Frosty comes to town

Karen Reynolds
Contributing Writer

Yes, her name is Frosty and she’s not a snowman!

Frosty is a feisty, tiny female calliope hummingbird, weighing in at just 3.57 grams. This bird has never been seen in Indiana before. She has decided to make her home with Norma and Dave Jackson on O&M Street in North Vernon.

Normally, hummingbirds have flown south by November 15 each year, but, Frosty appears to be quite comfortable here in southeastern Indiana for an extended stay.

She has been stirring quite a bit of excitement among “birders” in the area. To date, she has had 115 visitors with that number growing every day. She actually has even had a visitor from as far away as Chicago!

According to Norma Jackson, Frosty has had a visit and a check-up from a bander, Tim Tolford from Liberty, Indiana. Tolford banded Frosty on December 27. He is one of only 100 banders in the United States and is state and federally licensed as a bander.

According to Norma, Tolford is really good at what he does. The Jacksons say they would “highly recommend him to anyone”. He caught Frosty in a small net, measured her wingspan and weighed her. Frosty did her part, too. She held incredibly still for this event, making not a peep until he was finished.

Tolford was able to definitely identify Frosty as a female hummingbird due to the white spots on her tail feathers. Norma said he worked “quickly and gently” with Frosty. The Jacksons were able to hold Frosty briefly and release her back to her world. Norma said she could feel Frosty’s heartbeat, which beat like “a little motor running”.

Norma said she and her husband are happy to share Frosty with others. Dan Gorney, president of the Amos W. Butler Audubon Society in Indianapolis, has been a frequent visitor to see Frosty. There is a fear that Frosty might freeze if the weather changes. According to Gorney, “She’ll know when to leave and will not freeze.”

Other visitors have come from the Muscatatuck Wildlife Refuge and Amy Wilms, president of the Indiana Audubon Society has made a visit. Ryan Sanderson, a photographer from Indianapolis, has taken many pictures of Frosty.

What makes Frosty’s stay in Indiana so remarkable is that she has been identified by Bob Sargent, member of the Hummer Bird Society from Clay, Alabama, as a calliope hummingbird. No one has ever seen a calliope in Indiana before. Up until this time, there have been five species of hummingbirds that have made their home in Indiana and Frosty now represents the sixth group.

According to bander Tim Tolford, the hummingbird species known as the calliope is the smallest breeding bird in North America with a life expectancy of 3-5 years. Frosty was probably born last summer. These birds typically weigh about the same as a penny. Calliope hummingbirds normally winter in Mexico and spend the summer months in the northwest United States and southwestern Canada. Frosty is a vagrant, meaning she has somehow gotten sidetracked during migration.
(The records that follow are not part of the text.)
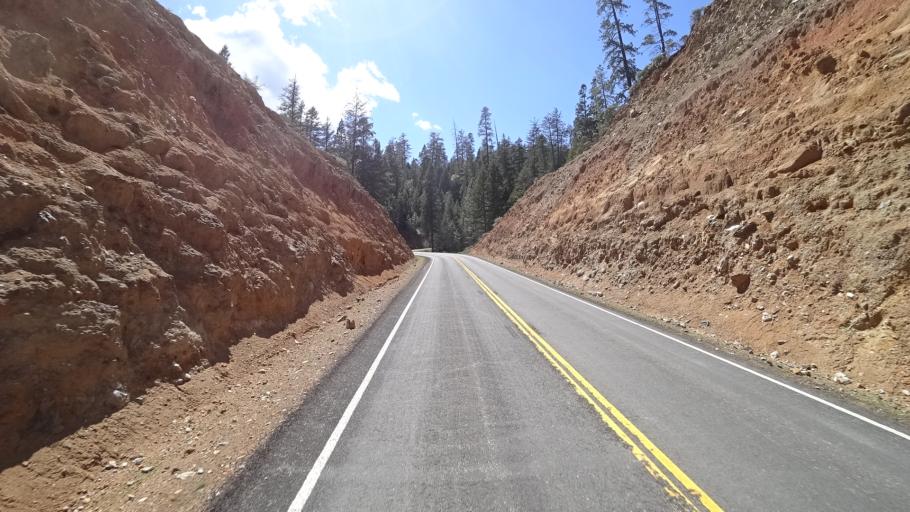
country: US
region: California
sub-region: Trinity County
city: Lewiston
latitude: 40.8529
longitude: -122.8312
She was named Frosty by the Jacksons. The day they named it, she was sitting on the bird feeder and there was frost on the ground. They decided “Frosty” would be an appropriate name for the bird who is braving the cold weather to take up residence in Indiana.

The Jackson’s have come to think of Frosty as their pet, part of the family, who joined them to help celebrate the Christmas season. Norma said, “Frosty is God’s little gift to us, one of His precious creatures that we enjoy. We invite everyone to come visit Frosty and share the joy.” You might want to call the Jackson’s first at 812-346-7306 to see if Frosty is “about”.

Frosty usually hangs out in the Jackson’s backyard in the mornings. She even has a heated bird feeder that was provided by Dan Gorney.

Watching Frosty is a rare treat.

Pictured above, Frosty, the little hummingbird that has taken up residency in North Vernon, gets a drink from the feeder at the home of Norma and Dave Jackson on O&M Street.